Colloque à la maison de la Culture de Tizi Ouzou


Cheikh Mohand Oulhocine au menu

La maison de la Culture Mouloud-Mammeri de Tizi Ouzou a abrité, samedi et dimanche derniers, un colloque sur le célèbre poète et philosophe kabyle qui a marqué la deuxième moitié du IXXe siècle, cheikh Mohand Oulhocine.

Organisé par les éditions Le Savoir, en collaboration avec la direction de la culture de Tizi Ouzou, le colloque a vu la participation de plusieurs penseurs et chercheurs universitaires. Ces derniers ont tenu à apporter leur contribution sur le parcours de cheikh Mohand Oulhocine, dont le nom inspire encore la sagesse et la loyauté. Les travaux se sont ouverts ce samedi 29 janvier dans la matinée avec une projection de film et une exposition de livres, avant de laisser place aux conférences. Bella Sadek a entamé la journée avec une communication portant sur cheikh Mohand Oulhocine en tant que maître du soufisme en Kabylie. Celui-ci a fait un exposé sur les tendances religieuses de l’homme et son implication dans la Rahmania, en dépit de l’opposition des marabouts de son époque et de sa hiérarchie qui refusait de le reconnaître.

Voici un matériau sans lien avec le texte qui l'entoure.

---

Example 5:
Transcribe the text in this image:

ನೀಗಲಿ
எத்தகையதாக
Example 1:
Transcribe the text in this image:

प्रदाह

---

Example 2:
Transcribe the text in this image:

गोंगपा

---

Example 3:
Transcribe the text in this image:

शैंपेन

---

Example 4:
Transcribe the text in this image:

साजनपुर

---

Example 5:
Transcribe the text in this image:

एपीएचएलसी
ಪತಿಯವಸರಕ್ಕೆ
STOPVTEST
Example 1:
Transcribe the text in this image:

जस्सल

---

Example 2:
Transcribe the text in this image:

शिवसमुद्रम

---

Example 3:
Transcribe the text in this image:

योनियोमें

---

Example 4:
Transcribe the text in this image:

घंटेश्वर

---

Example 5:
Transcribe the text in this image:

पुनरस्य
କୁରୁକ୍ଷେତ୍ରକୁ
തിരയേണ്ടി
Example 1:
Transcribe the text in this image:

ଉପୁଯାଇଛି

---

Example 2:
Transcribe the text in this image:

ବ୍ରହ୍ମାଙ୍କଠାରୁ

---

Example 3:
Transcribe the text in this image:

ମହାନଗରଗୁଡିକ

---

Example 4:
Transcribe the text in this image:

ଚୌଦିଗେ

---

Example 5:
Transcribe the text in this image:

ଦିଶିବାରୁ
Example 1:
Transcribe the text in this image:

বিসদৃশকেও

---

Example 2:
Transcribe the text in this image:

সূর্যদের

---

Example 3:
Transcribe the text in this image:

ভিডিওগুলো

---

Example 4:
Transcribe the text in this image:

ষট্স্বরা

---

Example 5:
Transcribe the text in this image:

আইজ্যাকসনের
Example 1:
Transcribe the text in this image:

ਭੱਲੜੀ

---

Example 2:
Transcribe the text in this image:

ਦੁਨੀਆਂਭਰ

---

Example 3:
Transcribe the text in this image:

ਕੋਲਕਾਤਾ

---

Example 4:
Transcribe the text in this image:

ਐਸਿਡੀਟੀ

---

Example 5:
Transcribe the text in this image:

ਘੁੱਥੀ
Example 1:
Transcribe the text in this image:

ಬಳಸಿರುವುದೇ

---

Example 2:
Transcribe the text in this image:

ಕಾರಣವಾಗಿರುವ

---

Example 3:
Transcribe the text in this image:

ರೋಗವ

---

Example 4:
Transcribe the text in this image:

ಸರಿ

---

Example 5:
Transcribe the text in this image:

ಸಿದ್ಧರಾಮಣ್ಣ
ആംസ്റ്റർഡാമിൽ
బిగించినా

L’enfant de Taqa Nath Yahia ne connaît rien de la langue arabe, mais il a tenu à exercer la fonction de cheikh. Selon le conférencier, Mohand Oulhocine est doté de la baraka (bénédiction de Dieu) qui lui a permis de devenir un saint. Son sanctuaire est visité par des milliers de personnes en quête de guérison, de conseils, de règlement de conflits, d’arbitrage, de protection et de réconfort. Sa réputation n’a pas tardé à faire le tour de la Kabylie et les gens arrivent de partout, parfois rien que pour écouter son beau verbiage et ses poèmes sublimes, car cheikh Mohand Oulhocine est également un poète de renommée. Il est né en 1836 à Taqa Nath Yahia dans une famille de marabouts. Il a passé une enfance ordinaire comme tous les enfants de son âge. Adolescent, il est troublé par la rupture de sa famille et l’errance qui s’est imposée à eux.

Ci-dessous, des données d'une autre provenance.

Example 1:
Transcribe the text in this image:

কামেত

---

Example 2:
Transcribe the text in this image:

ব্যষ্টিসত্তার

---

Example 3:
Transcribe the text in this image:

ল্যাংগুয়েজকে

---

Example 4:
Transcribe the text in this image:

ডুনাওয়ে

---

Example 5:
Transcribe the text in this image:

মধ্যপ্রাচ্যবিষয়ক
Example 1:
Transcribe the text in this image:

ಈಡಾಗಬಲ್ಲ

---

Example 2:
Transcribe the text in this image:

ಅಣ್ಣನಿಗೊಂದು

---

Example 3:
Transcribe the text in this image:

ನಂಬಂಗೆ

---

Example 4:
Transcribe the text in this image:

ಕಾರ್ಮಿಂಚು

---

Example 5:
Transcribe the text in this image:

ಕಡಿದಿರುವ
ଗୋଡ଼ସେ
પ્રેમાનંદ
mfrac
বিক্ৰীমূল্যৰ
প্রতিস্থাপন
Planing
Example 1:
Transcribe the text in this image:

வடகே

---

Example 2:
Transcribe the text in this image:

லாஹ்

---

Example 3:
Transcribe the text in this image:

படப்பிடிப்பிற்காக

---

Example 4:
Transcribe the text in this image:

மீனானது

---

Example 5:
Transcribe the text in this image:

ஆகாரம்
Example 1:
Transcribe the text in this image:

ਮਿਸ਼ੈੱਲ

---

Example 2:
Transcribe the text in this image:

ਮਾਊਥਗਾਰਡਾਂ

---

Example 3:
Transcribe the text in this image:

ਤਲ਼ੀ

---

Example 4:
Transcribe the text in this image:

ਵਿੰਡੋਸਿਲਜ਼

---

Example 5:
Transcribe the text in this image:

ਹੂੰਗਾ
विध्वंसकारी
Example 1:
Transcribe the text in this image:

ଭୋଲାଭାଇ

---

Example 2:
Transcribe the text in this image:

Il a commencé alors à fréquenter les ermites et les sanctuaires, ce qui lui a permis de renforcer ses convictions et tracer sa vocation de cheikh. Il s’installa quelques années plus tard dans le hameau d’Aït Ahmed à Taqa, où il a construit son propre point de chute. Vu son influence, sa pensée a joué un grand rôle dans la résistance de la région pendant l’insurrection de la Kabylie et le maintien des valeurs traditionnelles de la société. Un autre conférencier a, de son côté, commenté la valeur poétique du cheikh et sa rencontre avec son contemporain, Si Mohand ou M’hand. Les deux hommes se respectaient mutuellement sans se connaître ou se rencontrer auparavant. Malheureusement, le jour où Si Mohand ou M’hand a frappé à la porte du cheikh, un malentendu a mis fin de façon précoce à la visite. Le poète errant qu’est Si Mohand a refusé de se plier à la demande de cheikh Mohand de lui réciter à nouveau des poèmes qu’il venait de prononcer. Il lui a jeté alors le sort de mourir errant et Si Mohand a émis le vœu d’être enterré à Asseqif N’tmana avant de mettre un terme à l’entrevue.